[Source records]
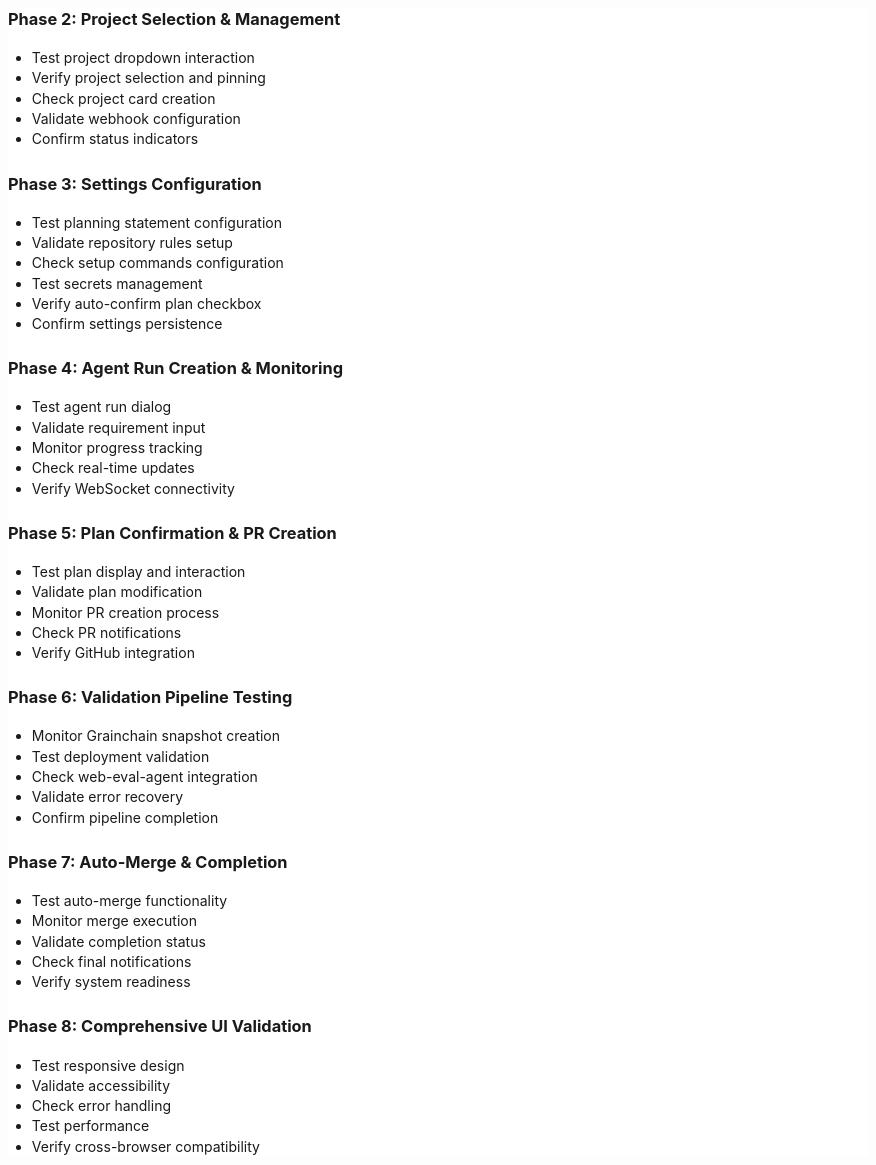 ### **Phase 2: Project Selection & Management**
- Test project dropdown interaction
- Verify project selection and pinning
- Check project card creation
- Validate webhook configuration
- Confirm status indicators

### **Phase 3: Settings Configuration**
- Test planning statement configuration
- Validate repository rules setup
- Check setup commands configuration
- Test secrets management
- Verify auto-confirm plan checkbox
- Confirm settings persistence

### **Phase 4: Agent Run Creation & Monitoring**
- Test agent run dialog
- Validate requirement input
- Monitor progress tracking
- Check real-time updates
- Verify WebSocket connectivity

### **Phase 5: Plan Confirmation & PR Creation**
- Test plan display and interaction
- Validate plan modification
- Monitor PR creation process
- Check PR notifications
- Verify GitHub integration

### **Phase 6: Validation Pipeline Testing**
- Monitor Grainchain snapshot creation
- Test deployment validation
- Check web-eval-agent integration
- Validate error recovery
- Confirm pipeline completion

### **Phase 7: Auto-Merge & Completion**
- Test auto-merge functionality
- Monitor merge execution
- Validate completion status
- Check final notifications
- Verify system readiness

### **Phase 8: Comprehensive UI Validation**
- Test responsive design
- Validate accessibility
- Check error handling
- Test performance
- Verify cross-browser compatibility

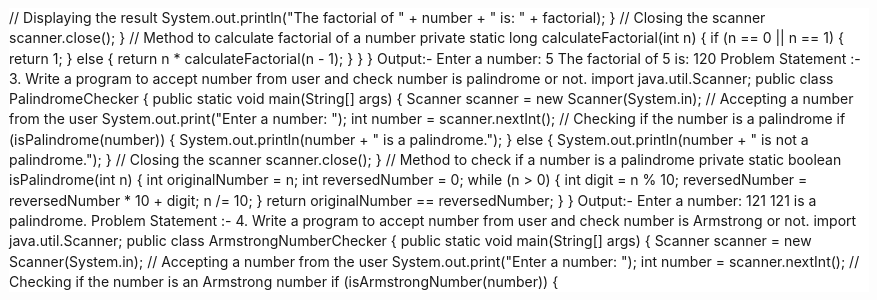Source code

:  // Displaying the result
 System.out.println("The factorial of " + number + " is: " + factorial);
 }
 // Closing the scanner
 scanner.close();
 }
 // Method to calculate factorial of a number
 private static long calculateFactorial(int n) {
 if (n == 0 || n == 1) {
 return 1;
 } else {
 return n * calculateFactorial(n - 1);
 }
 }
}
Output:-
Enter a number: 5
The factorial of 5 is: 120
Problem Statement :-
3. Write a program to accept number from user and check number is palindrome
or not.
import java.util.Scanner;
public class PalindromeChecker {
 public static void main(String[] args) {
 Scanner scanner = new Scanner(System.in);
 // Accepting a number from the user
 System.out.print("Enter a number: ");
 int number = scanner.nextInt();
 // Checking if the number is a palindrome
 if (isPalindrome(number)) {
 System.out.println(number + " is a palindrome.");
 } else {
 System.out.println(number + " is not a palindrome.");
 }
 // Closing the scanner
 scanner.close();
 }
 // Method to check if a number is a palindrome
 private static boolean isPalindrome(int n) {
 int originalNumber = n;
 int reversedNumber = 0;
 while (n > 0) {
 int digit = n % 10;
 reversedNumber = reversedNumber * 10 + digit;
 n /= 10;
 }
 return originalNumber == reversedNumber;
 }
}
Output:-
Enter a number: 121
121 is a palindrome.
Problem Statement :-
4. Write a program to accept number from user and check number is
Armstrong or not.
import java.util.Scanner;
public class ArmstrongNumberChecker {
 public static void main(String[] args) {
 Scanner scanner = new Scanner(System.in);
 // Accepting a number from the user
 System.out.print("Enter a number: ");
 int number = scanner.nextInt();
 // Checking if the number is an Armstrong number
 if (isArmstrongNumber(number)) {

= What is expected =
Copy the text of every record above line for line, without changing anything. Leave out the pictures.

= Response to this task =
 ### **Phase 2: Project Selection & Management**
- Test project dropdown interaction
- Verify project selection and pinning
- Check project card creation
- Validate webhook configuration
- Confirm status indicators

### **Phase 3: Settings Configuration**
- Test planning statement configuration
- Validate repository rules setup
- Check setup commands configuration
- Test secrets management
- Verify auto-confirm plan checkbox
- Confirm settings persistence

### **Phase 4: Agent Run Creation & Monitoring**
- Test agent run dialog
- Validate requirement input
- Monitor progress tracking
- Check real-time updates
- Verify WebSocket connectivity

### **Phase 5: Plan Confirmation & PR Creation**
- Test plan display and interaction
- Validate plan modification
- Monitor PR creation process
- Check PR notifications
- Verify GitHub integration

### **Phase 6: Validation Pipeline Testing**
- Monitor Grainchain snapshot creation
- Test deployment validation
- Check web-eval-agent integration
- Validate error recovery
- Confirm pipeline completion

### **Phase 7: Auto-Merge & Completion**
- Test auto-merge functionality
- Monitor merge execution
- Validate completion status
- Check final notifications
- Verify system readiness

### **Phase 8: Comprehensive UI Validation**
- Test responsive design
- Validate accessibility
- Check error handling
- Test performance
- Verify cross-browser compatibility

Source code

:  // Displaying the result
 System.out.println("The factorial of " + number + " is: " + factorial);
 }
 // Closing the scanner
 scanner.close();
 }
 // Method to calculate factorial of a number
 private static long calculateFactorial(int n) {
 if (n == 0 || n == 1) {
 return 1;
 } else {
 return n * calculateFactorial(n - 1);
 }
 }
}
Output:-
Enter a number: 5
The factorial of 5 is: 120
Problem Statement :-
3. Write a program to accept number from user and check number is palindrome
or not.
import java.util.Scanner;
public class PalindromeChecker {
 public static void main(String[] args) {
 Scanner scanner = new Scanner(System.in);
 // Accepting a number from the user
 System.out.print("Enter a number: ");
 int number = scanner.nextInt();
 // Checking if the number is a palindrome
 if (isPalindrome(number)) {
 System.out.println(number + " is a palindrome.");
 } else {
 System.out.println(number + " is not a palindrome.");
 }
 // Closing the scanner
 scanner.close();
 }
 // Method to check if a number is a palindrome
 private static boolean isPalindrome(int n) {
 int originalNumber = n;
 int reversedNumber = 0;
 while (n > 0) {
 int digit = n % 10;
 reversedNumber = reversedNumber * 10 + digit;
 n /= 10;
 }
 return originalNumber == reversedNumber;
 }
}
Output:-
Enter a number: 121
121 is a palindrome.
Problem Statement :-
4. Write a program to accept number from user and check number is
Armstrong or not.
import java.util.Scanner;
public class ArmstrongNumberChecker {
 public static void main(String[] args) {
 Scanner scanner = new Scanner(System.in);
 // Accepting a number from the user
 System.out.print("Enter a number: ");
 int number = scanner.nextInt();
 // Checking if the number is an Armstrong number
 if (isArmstrongNumber(number)) {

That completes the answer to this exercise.